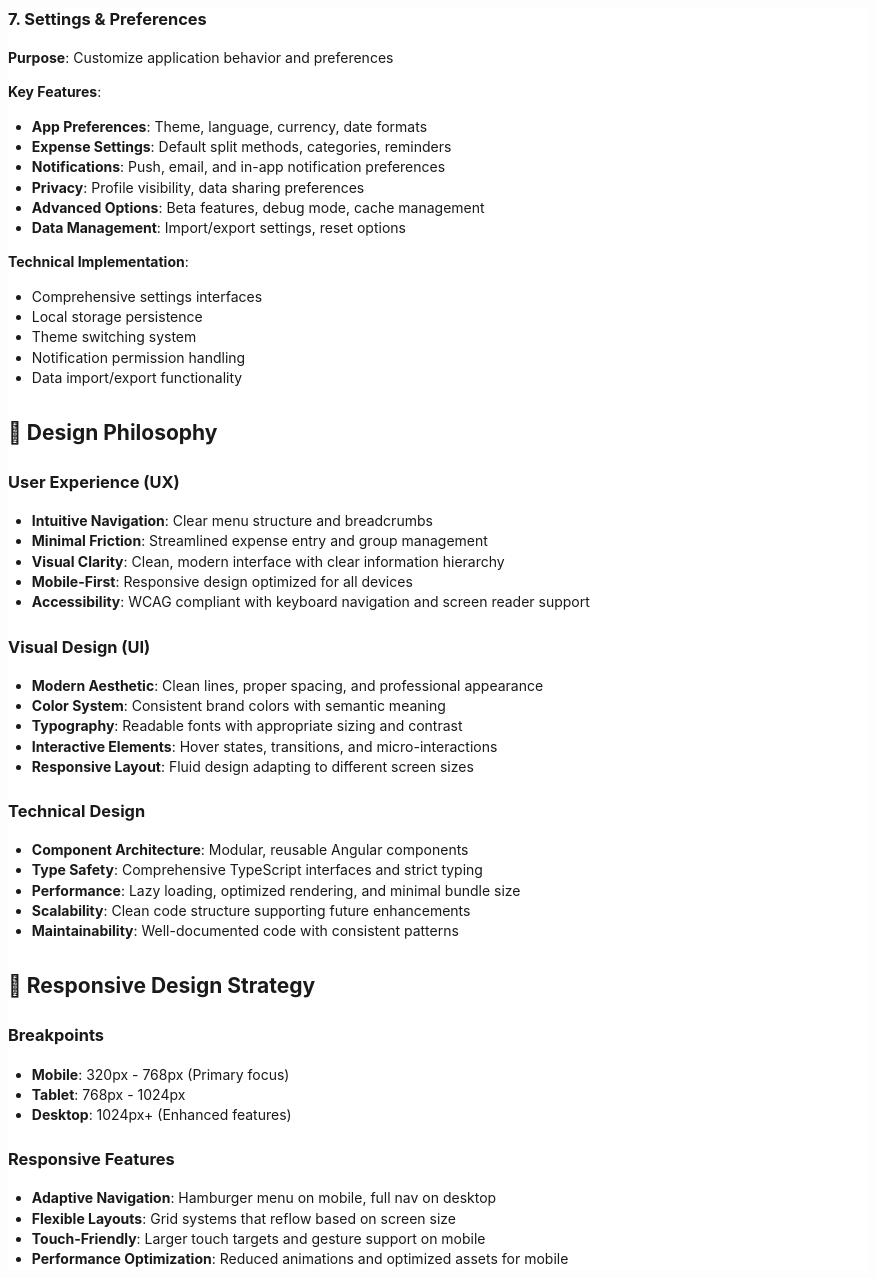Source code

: ### 7. Settings & Preferences
**Purpose**: Customize application behavior and preferences

**Key Features**:
- **App Preferences**: Theme, language, currency, date formats
- **Expense Settings**: Default split methods, categories, reminders
- **Notifications**: Push, email, and in-app notification preferences
- **Privacy**: Profile visibility, data sharing preferences
- **Advanced Options**: Beta features, debug mode, cache management
- **Data Management**: Import/export settings, reset options

**Technical Implementation**:
- Comprehensive settings interfaces
- Local storage persistence
- Theme switching system
- Notification permission handling
- Data import/export functionality

## 🎨 Design Philosophy

### User Experience (UX)
- **Intuitive Navigation**: Clear menu structure and breadcrumbs
- **Minimal Friction**: Streamlined expense entry and group management
- **Visual Clarity**: Clean, modern interface with clear information hierarchy
- **Mobile-First**: Responsive design optimized for all devices
- **Accessibility**: WCAG compliant with keyboard navigation and screen reader support

### Visual Design (UI)
- **Modern Aesthetic**: Clean lines, proper spacing, and professional appearance
- **Color System**: Consistent brand colors with semantic meaning
- **Typography**: Readable fonts with appropriate sizing and contrast
- **Interactive Elements**: Hover states, transitions, and micro-interactions
- **Responsive Layout**: Fluid design adapting to different screen sizes

### Technical Design
- **Component Architecture**: Modular, reusable Angular components
- **Type Safety**: Comprehensive TypeScript interfaces and strict typing
- **Performance**: Lazy loading, optimized rendering, and minimal bundle size
- **Scalability**: Clean code structure supporting future enhancements
- **Maintainability**: Well-documented code with consistent patterns

## 📱 Responsive Design Strategy

### Breakpoints
- **Mobile**: 320px - 768px (Primary focus)
- **Tablet**: 768px - 1024px
- **Desktop**: 1024px+ (Enhanced features)

### Responsive Features
- **Adaptive Navigation**: Hamburger menu on mobile, full nav on desktop
- **Flexible Layouts**: Grid systems that reflow based on screen size
- **Touch-Friendly**: Larger touch targets and gesture support on mobile
- **Performance Optimization**: Reduced animations and optimized assets for mobile
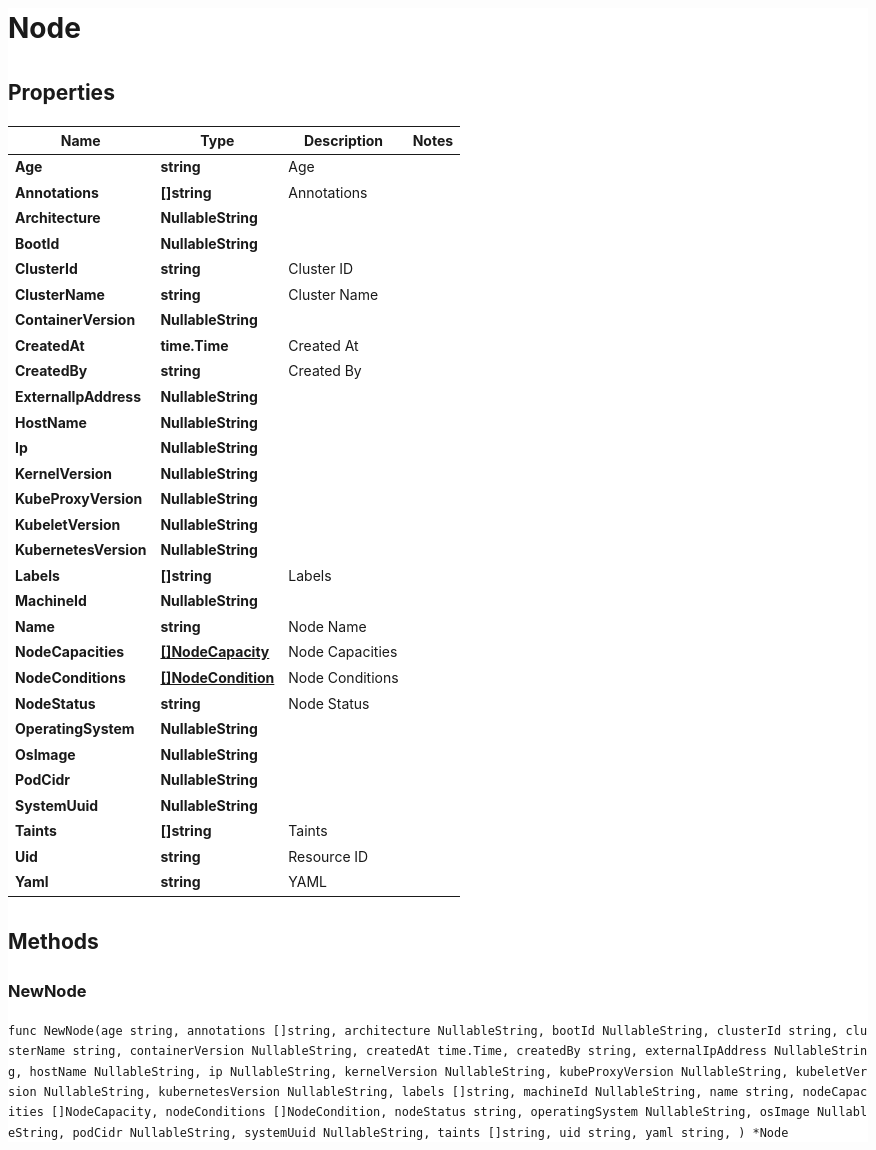 # Node

## Properties

Name | Type | Description | Notes
------------ | ------------- | ------------- | -------------
**Age** | **string** | Age | 
**Annotations** | **[]string** | Annotations | 
**Architecture** | **NullableString** |  | 
**BootId** | **NullableString** |  | 
**ClusterId** | **string** | Cluster ID | 
**ClusterName** | **string** | Cluster Name | 
**ContainerVersion** | **NullableString** |  | 
**CreatedAt** | **time.Time** | Created At | 
**CreatedBy** | **string** | Created By | 
**ExternalIpAddress** | **NullableString** |  | 
**HostName** | **NullableString** |  | 
**Ip** | **NullableString** |  | 
**KernelVersion** | **NullableString** |  | 
**KubeProxyVersion** | **NullableString** |  | 
**KubeletVersion** | **NullableString** |  | 
**KubernetesVersion** | **NullableString** |  | 
**Labels** | **[]string** | Labels | 
**MachineId** | **NullableString** |  | 
**Name** | **string** | Node Name | 
**NodeCapacities** | [**[]NodeCapacity**](NodeCapacity.md) | Node Capacities | 
**NodeConditions** | [**[]NodeCondition**](NodeCondition.md) | Node Conditions | 
**NodeStatus** | **string** | Node Status | 
**OperatingSystem** | **NullableString** |  | 
**OsImage** | **NullableString** |  | 
**PodCidr** | **NullableString** |  | 
**SystemUuid** | **NullableString** |  | 
**Taints** | **[]string** | Taints | 
**Uid** | **string** | Resource ID | 
**Yaml** | **string** | YAML | 

## Methods

### NewNode

`func NewNode(age string, annotations []string, architecture NullableString, bootId NullableString, clusterId string, clusterName string, containerVersion NullableString, createdAt time.Time, createdBy string, externalIpAddress NullableString, hostName NullableString, ip NullableString, kernelVersion NullableString, kubeProxyVersion NullableString, kubeletVersion NullableString, kubernetesVersion NullableString, labels []string, machineId NullableString, name string, nodeCapacities []NodeCapacity, nodeConditions []NodeCondition, nodeStatus string, operatingSystem NullableString, osImage NullableString, podCidr NullableString, systemUuid NullableString, taints []string, uid string, yaml string, ) *Node`
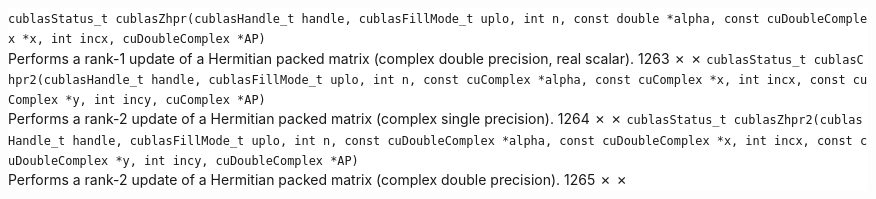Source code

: <tr>
<td colspan=3>
<code>cublasStatus_t cublasZhpr(cublasHandle_t handle, cublasFillMode_t uplo, int n, const double *alpha, const cuDoubleComplex *x, int incx, cuDoubleComplex *AP)</code><br>
Performs a rank-1 update of a Hermitian packed matrix (complex double precision, real scalar).
</td>
</tr>
<tr>
<td>1263</td>
<td>✗</td>
<td>✗</td>
</tr>

<tr>
<td colspan=3>
<code>cublasStatus_t cublasChpr2(cublasHandle_t handle, cublasFillMode_t uplo, int n, const cuComplex *alpha, const cuComplex *x, int incx, const cuComplex *y, int incy, cuComplex *AP)</code><br>
Performs a rank-2 update of a Hermitian packed matrix (complex single precision).
</td>
</tr>
<tr>
<td>1264</td>
<td>✗</td>
<td>✗</td>
</tr>

<tr>
<td colspan=3>
<code>cublasStatus_t cublasZhpr2(cublasHandle_t handle, cublasFillMode_t uplo, int n, const cuDoubleComplex *alpha, const cuDoubleComplex *x, int incx, const cuDoubleComplex *y, int incy, cuDoubleComplex *AP)</code><br>
Performs a rank-2 update of a Hermitian packed matrix (complex double precision).
</td>
</tr>
<tr>
<td>1265</td>
<td>✗</td>
<td>✗</td>
</tr>
</table>
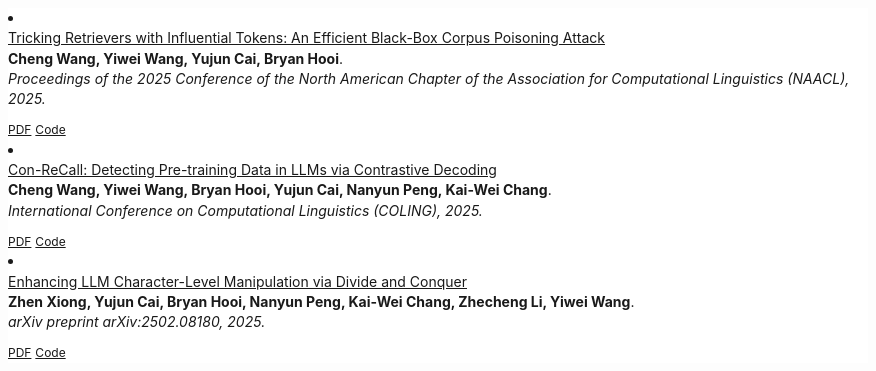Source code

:<li>
<div class="pub-row" style="display: flex; align-items: center;">
  <div class="text-container" style="flex: 1; display: flex; flex-direction: column; justify-content: center;">
      <div class="title"><a href="https://doi.org/10.18653/v1/2025.naacl-long.210">Tricking Retrievers with Influential Tokens: An Efficient Black-Box Corpus Poisoning Attack</a></div>
      <div class="author"><strong>Cheng Wang, Yiwei Wang, Yujun Cai, Bryan Hooi</strong>.</div>
      <div class="periodical"><em>Proceedings of the 2025 Conference of the North American Chapter of the Association for Computational Linguistics (NAACL), 2025.</em></div>
      <div class="links" style="margin-top: 10px;">
        <a href="https://doi.org/10.18653/v1/2025.naacl-long.210" class="btn btn-sm z-depth-0" role="button" target="_blank" style="font-size:12px;">PDF</a>
        <a href="#" class="btn btn-sm z-depth-0" role="button" target="_blank" style="font-size:12px;">Code</a>
      </div>
  </div>
</div>
</li>

<li>
<div class="pub-row" style="display: flex; align-items: center;">
  <div class="text-container" style="flex: 1; display: flex; flex-direction: column; justify-content: center;">
      <div class="title"><a href="https://arxiv.org/abs/2409.03363">Con-ReCall: Detecting Pre-training Data in LLMs via Contrastive Decoding</a></div>
      <div class="author"><strong>Cheng Wang, Yiwei Wang, Bryan Hooi, Yujun Cai, Nanyun Peng, Kai-Wei Chang</strong>.</div>
      <div class="periodical"><em>International Conference on Computational Linguistics (COLING), 2025.</em></div>
      <div class="links" style="margin-top: 10px;">
        <a href="https://arxiv.org/abs/2409.03363" class="btn btn-sm z-depth-0" role="button" target="_blank" style="font-size:12px;">PDF</a>
        <a href="#" class="btn btn-sm z-depth-0" role="button" target="_blank" style="font-size:12px;">Code</a>
      </div>
  </div>
</div>
</li>

<li>
<div class="pub-row" style="display: flex; align-items: center;">
  <div class="text-container" style="flex: 1; display: flex; flex-direction: column; justify-content: center;">
      <div class="title"><a href="https://arxiv.org/abs/2502.08180">Enhancing LLM Character-Level Manipulation via Divide and Conquer</a></div>
      <div class="author"><strong>Zhen Xiong, Yujun Cai, Bryan Hooi, Nanyun Peng, Kai-Wei Chang, Zhecheng Li, Yiwei Wang</strong>.</div>
      <div class="periodical"><em>arXiv preprint arXiv:2502.08180, 2025.</em></div>
      <div class="links" style="margin-top: 10px;">
        <a href="https://arxiv.org/abs/2502.08180" class="btn btn-sm z-depth-0" role="button" target="_blank" style="font-size:12px;">PDF</a>
        <a href="#" class="btn btn-sm z-depth-0" role="button" target="_blank" style="font-size:12px;">Code</a>
      </div>
  </div>
</div>
</li>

- **Directions**
Please recast the part of the material that opens with the line containing "### Technical Design" and closes with the line containing "## Properties", both included, as a Markdown table with the columns Row and Line: a running number and the line's text, with blank lines omitted. Leave the pictures out of your answer.

- **The completed task**
| Row | Line |
|---|---|
| 1 | ### Technical Design |
| 2 | - **Component Architecture**: Modular, reusable Angular components |
| 3 | - **Type Safety**: Comprehensive TypeScript interfaces and strict typing |
| 4 | - **Performance**: Lazy loading, optimized rendering, and minimal bundle size |
| 5 | - **Scalability**: Clean code structure supporting future enhancements |
| 6 | - **Maintainability**: Well-documented code with consistent patterns |
| 7 | ## 📱 Responsive Design Strategy |
| 8 | ### Breakpoints |
| 9 | - **Mobile**: 320px - 768px (Primary focus) |
| 10 | - **Tablet**: 768px - 1024px |
| 11 | - **Desktop**: 1024px+ (Enhanced features) |
| 12 | ### Responsive Features |
| 13 | - **Adaptive Navigation**: Hamburger menu on mobile, full nav on desktop |
| 14 | - **Flexible Layouts**: Grid systems that reflow based on screen size |
| 15 | - **Touch-Friendly**: Larger touch targets and gesture support on mobile |
| 16 | - **Performance Optimization**: Reduced animations and optimized assets for mobile |
| 17 |  # Node |
| 18 | ## Properties |